Mortgage rates in California improved early last week as a result of worries about Eurozone sovereign debt default and the U.S. employment report showed the economy’s rebound to be moving slower than originally anticipated.
In Greece, the nation readied itself for its second bailout in two years. The bailout measures from last year have not worked as planned. There are concerns that a default would start a domino effect and deliver the Euro region into an economic tailspin.
These fears spurred a flight-to-quality in bond circles to the benefit of U.S. mortgage rate shoppers.
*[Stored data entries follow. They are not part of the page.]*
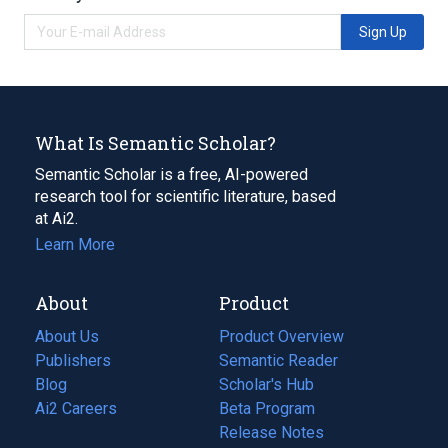
Sign Up
What Is Semantic Scholar?
Semantic Scholar is a free, AI-powered
research tool for scientific literature, based
at Ai2.
Learn More
About
Product
About Us
Product Overview
Publishers
Semantic Reader
Blog
(opens
Scholar's Hub
in
Ai2 Careers
(opens
Beta Program
a
in
Release Notes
Ironic that quality bonds are now U.S. backed mortgage bonds.
In addition, last week’s U.S. jobs data fell short of expectations, giving another boost to mortgage markets.
There were 3 weak reports:
- ADP showed 38,000 private-sector jobs created in May. Analysts expected 170,000.
- The Department of Labor showed 422,000 Initial Jobless Claims. Analysts expected 415,000.
- The Bureau of Labor Statistics showed 54,000 jobs created in May. Analysts expected 150,000.
Each of these data points underscores the fragile nature of the U.S. recovery, and the weaker-than-expected readings helped mortgage rates improve.
It’s the sixth week of 7 that mortgage rates in California’s Inland Empire Corona have improved, setting the stage for possible new refinances, but mainly increasing home affordability.
This week, there is very little new data on which for mortgage bonds to trade. Therefore, expect the stories from recent weeks to continue to dominate headlines. If Greece’s bailout plan is met with investor optimism, mortgage rates should rise. If the plan falls flat, mortgage rates could fall.
There will also be chatter about the U.S. debt ceiling, another potentially negative force on mortgage rates.
If you’re floating a mortgage rate right now, consider locking in. There’s a lot more room for rates to rise than to fall.